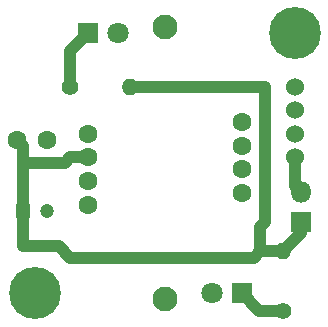
<source format=gtl>
G04 #@! TF.FileFunction,Copper,L1,Top,Signal*
%FSLAX46Y46*%
G04 Gerber Fmt 4.6, Leading zero omitted, Abs format (unit mm)*
G04 Created by KiCad (PCBNEW 4.0.7-e2-6376~58~ubuntu16.04.1) date Mon May 21 22:34:23 2018*
%MOMM*%
%LPD*%
G01*
G04 APERTURE LIST*
%ADD10C,0.100000*%
%ADD11C,2.100000*%
%ADD12C,1.600000*%
%ADD13R,1.200000X1.200000*%
%ADD14C,1.200000*%
%ADD15R,1.800000X1.800000*%
%ADD16C,1.800000*%
%ADD17O,1.800000X1.800000*%
%ADD18C,4.400000*%
%ADD19C,1.400000*%
%ADD20O,1.400000X1.400000*%
%ADD21C,1.524000*%
%ADD22C,1.000000*%
%ADD23C,0.250000*%
G04 APERTURE END LIST*
D10*
D11*
X168000000Y-95750000D03*
X168000000Y-72750000D03*
D12*
X155500000Y-82250000D03*
X158000000Y-82250000D03*
D13*
X156000000Y-88250000D03*
D14*
X158000000Y-88250000D03*
D15*
X174500000Y-95250000D03*
D16*
X171960000Y-95250000D03*
D15*
X161500000Y-73250000D03*
D16*
X164040000Y-73250000D03*
D15*
X179500000Y-89250000D03*
D17*
X179500000Y-86710000D03*
D18*
X157000000Y-95250000D03*
X179000000Y-73250000D03*
D19*
X178000000Y-96750000D03*
D20*
X178000000Y-91670000D03*
D19*
X160000000Y-77750000D03*
D20*
X165080000Y-77750000D03*
D21*
X179000000Y-83750000D03*
X179000000Y-81750000D03*
X179000000Y-79750000D03*
X179000000Y-77750000D03*
D12*
X161500000Y-87750000D03*
X161500000Y-85750000D03*
X161500000Y-83750000D03*
X161500000Y-81750000D03*
X174500000Y-86750000D03*
X174500000Y-84750000D03*
X174500000Y-82750000D03*
X174500000Y-80750000D03*
D22*
X165080000Y-77750000D02*
X166500000Y-77750000D01*
X176080000Y-89670000D02*
X176500000Y-89250000D01*
X176500000Y-89250000D02*
X176500000Y-77750000D01*
X176500000Y-77750000D02*
X166500000Y-77750000D01*
X176080000Y-89670000D02*
X176080000Y-91670000D01*
X160000000Y-92250000D02*
X159000000Y-91250000D01*
X176080000Y-91670000D02*
X175500000Y-92250000D01*
X175500000Y-92250000D02*
X160000000Y-92250000D01*
X178000000Y-91670000D02*
X176080000Y-91670000D01*
X156000000Y-91250000D02*
X156000000Y-88250000D01*
X159000000Y-91250000D02*
X156000000Y-91250000D01*
X179500000Y-89250000D02*
X179500000Y-90170000D01*
X179500000Y-90170000D02*
X178000000Y-91670000D01*
X161500000Y-83750000D02*
X160000000Y-83750000D01*
X159500000Y-84250000D02*
X156000000Y-84250000D01*
X160000000Y-83750000D02*
X159500000Y-84250000D01*
X156000000Y-88250000D02*
X156000000Y-84250000D01*
X156000000Y-84250000D02*
X156000000Y-82750000D01*
X156000000Y-82750000D02*
X155500000Y-82250000D01*
D23*
X155500000Y-82250000D02*
X155500000Y-82750000D01*
X155500000Y-87750000D02*
X156000000Y-88250000D01*
D22*
X178000000Y-96750000D02*
X176000000Y-96750000D01*
X176000000Y-96750000D02*
X174500000Y-95250000D01*
X160000000Y-77750000D02*
X160000000Y-74750000D01*
X160000000Y-74750000D02*
X161500000Y-73250000D01*
X179000000Y-83750000D02*
X179000000Y-86210000D01*
X179000000Y-86210000D02*
X179500000Y-86710000D01*
M02*

</source>
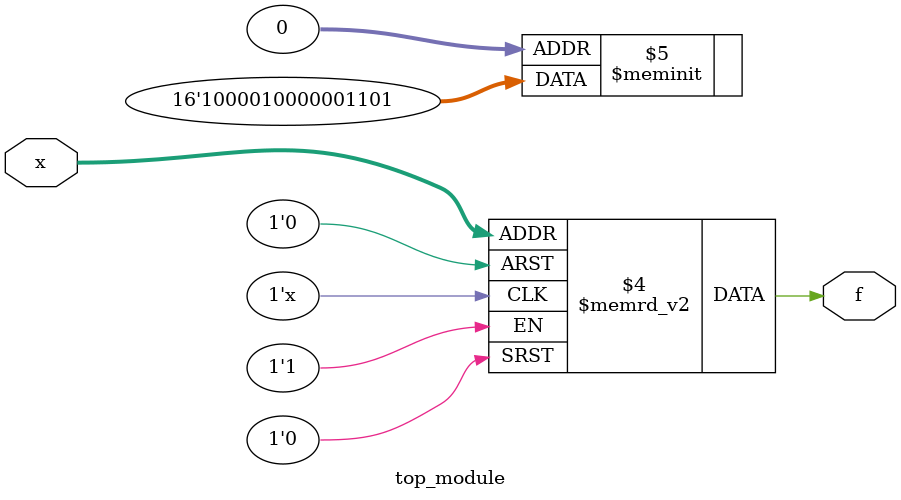
<source format=sv>
module top_module (
	input [4:1] x,
	output logic f
);

// Implementing the function f using the Karnaugh map
always_comb begin
	case (x)
		4'b0000: f = 1;
		4'b0001: f = 0;
		4'b0011: f = 1;
		4'b0010: f = 1;
		4'b0110: f = 0;
		4'b0111: f = 0;
		4'b1111: f = 1;
		4'b1110: f = 0;
		4'b1010: f = 1;
		default: f = 0;
	endcase
end

endmodule

</source>
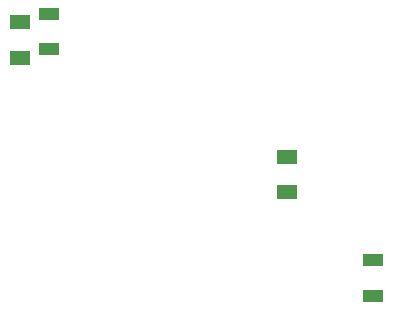
<source format=gbp>
G04*
G04 #@! TF.GenerationSoftware,Altium Limited,Altium Designer,20.2.7 (254)*
G04*
G04 Layer_Color=128*
%FSLAX44Y44*%
%MOMM*%
G71*
G04*
G04 #@! TF.SameCoordinates,BAD59D02-7682-4231-AD5D-2D7AA58F7FA9*
G04*
G04*
G04 #@! TF.FilePolarity,Positive*
G04*
G01*
G75*
%ADD26R,1.8000X1.1500*%
%ADD27R,1.8000X1.0000*%
D26*
X303000Y151250D02*
D03*
Y181250D02*
D03*
X76750Y265250D02*
D03*
Y295250D02*
D03*
D27*
X375392Y63788D02*
D03*
Y93788D02*
D03*
X101358Y302712D02*
D03*
Y272712D02*
D03*
M02*

</source>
--
Give the listing again word for word. Skip any pictures.

<source format=gtl>
G04 #@! TF.FileFunction,Copper,L1,Top,Signal*
%FSLAX46Y46*%
G04 Gerber Fmt 4.6, Leading zero omitted, Abs format (unit mm)*
G04 Created by KiCad (PCBNEW 4.0.7-e2-6376~58~ubuntu16.04.1) date Mon May 21 22:34:23 2018*
%MOMM*%
%LPD*%
G01*
G04 APERTURE LIST*
%ADD10C,0.100000*%
%ADD11C,2.100000*%
%ADD12C,1.600000*%
%ADD13R,1.200000X1.200000*%
%ADD14C,1.200000*%
%ADD15R,1.800000X1.800000*%
%ADD16C,1.800000*%
%ADD17O,1.800000X1.800000*%
%ADD18C,4.400000*%
%ADD19C,1.400000*%
%ADD20O,1.400000X1.400000*%
%ADD21C,1.524000*%
%ADD22C,1.000000*%
%ADD23C,0.250000*%
G04 APERTURE END LIST*
D10*
D11*
X168000000Y-95750000D03*
X168000000Y-72750000D03*
D12*
X155500000Y-82250000D03*
X158000000Y-82250000D03*
D13*
X156000000Y-88250000D03*
D14*
X158000000Y-88250000D03*
D15*
X174500000Y-95250000D03*
D16*
X171960000Y-95250000D03*
D15*
X161500000Y-73250000D03*
D16*
X164040000Y-73250000D03*
D15*
X179500000Y-89250000D03*
D17*
X179500000Y-86710000D03*
D18*
X157000000Y-95250000D03*
X179000000Y-73250000D03*
D19*
X178000000Y-96750000D03*
D20*
X178000000Y-91670000D03*
D19*
X160000000Y-77750000D03*
D20*
X165080000Y-77750000D03*
D21*
X179000000Y-83750000D03*
X179000000Y-81750000D03*
X179000000Y-79750000D03*
X179000000Y-77750000D03*
D12*
X161500000Y-87750000D03*
X161500000Y-85750000D03*
X161500000Y-83750000D03*
X161500000Y-81750000D03*
X174500000Y-86750000D03*
X174500000Y-84750000D03*
X174500000Y-82750000D03*
X174500000Y-80750000D03*
D22*
X165080000Y-77750000D02*
X166500000Y-77750000D01*
X176080000Y-89670000D02*
X176500000Y-89250000D01*
X176500000Y-89250000D02*
X176500000Y-77750000D01*
X176500000Y-77750000D02*
X166500000Y-77750000D01*
X176080000Y-89670000D02*
X176080000Y-91670000D01*
X160000000Y-92250000D02*
X159000000Y-91250000D01*
X176080000Y-91670000D02*
X175500000Y-92250000D01*
X175500000Y-92250000D02*
X160000000Y-92250000D01*
X178000000Y-91670000D02*
X176080000Y-91670000D01*
X156000000Y-91250000D02*
X156000000Y-88250000D01*
X159000000Y-91250000D02*
X156000000Y-91250000D01*
X179500000Y-89250000D02*
X179500000Y-90170000D01*
X179500000Y-90170000D02*
X178000000Y-91670000D01*
X161500000Y-83750000D02*
X160000000Y-83750000D01*
X159500000Y-84250000D02*
X156000000Y-84250000D01*
X160000000Y-83750000D02*
X159500000Y-84250000D01*
X156000000Y-88250000D02*
X156000000Y-84250000D01*
X156000000Y-84250000D02*
X156000000Y-82750000D01*
X156000000Y-82750000D02*
X155500000Y-82250000D01*
D23*
X155500000Y-82250000D02*
X155500000Y-82750000D01*
X155500000Y-87750000D02*
X156000000Y-88250000D01*
D22*
X178000000Y-96750000D02*
X176000000Y-96750000D01*
X176000000Y-96750000D02*
X174500000Y-95250000D01*
X160000000Y-77750000D02*
X160000000Y-74750000D01*
X160000000Y-74750000D02*
X161500000Y-73250000D01*
X179000000Y-83750000D02*
X179000000Y-86210000D01*
X179000000Y-86210000D02*
X179500000Y-86710000D01*
M02*

</source>
<source format=sv>
module top_module (
	input [4:1] x,
	output logic f
);

// Implementing the function f using the Karnaugh map
always_comb begin
	case (x)
		4'b0000: f = 1;
		4'b0001: f = 0;
		4'b0011: f = 1;
		4'b0010: f = 1;
		4'b0110: f = 0;
		4'b0111: f = 0;
		4'b1111: f = 1;
		4'b1110: f = 0;
		4'b1010: f = 1;
		default: f = 0;
	endcase
end

endmodule

</source>
<source format=gbp>
G04*
G04 #@! TF.GenerationSoftware,Altium Limited,Altium Designer,20.2.7 (254)*
G04*
G04 Layer_Color=128*
%FSLAX44Y44*%
%MOMM*%
G71*
G04*
G04 #@! TF.SameCoordinates,BAD59D02-7682-4231-AD5D-2D7AA58F7FA9*
G04*
G04*
G04 #@! TF.FilePolarity,Positive*
G04*
G01*
G75*
%ADD26R,1.8000X1.1500*%
%ADD27R,1.8000X1.0000*%
D26*
X303000Y151250D02*
D03*
Y181250D02*
D03*
X76750Y265250D02*
D03*
Y295250D02*
D03*
D27*
X375392Y63788D02*
D03*
Y93788D02*
D03*
X101358Y302712D02*
D03*
Y272712D02*
D03*
M02*

</source>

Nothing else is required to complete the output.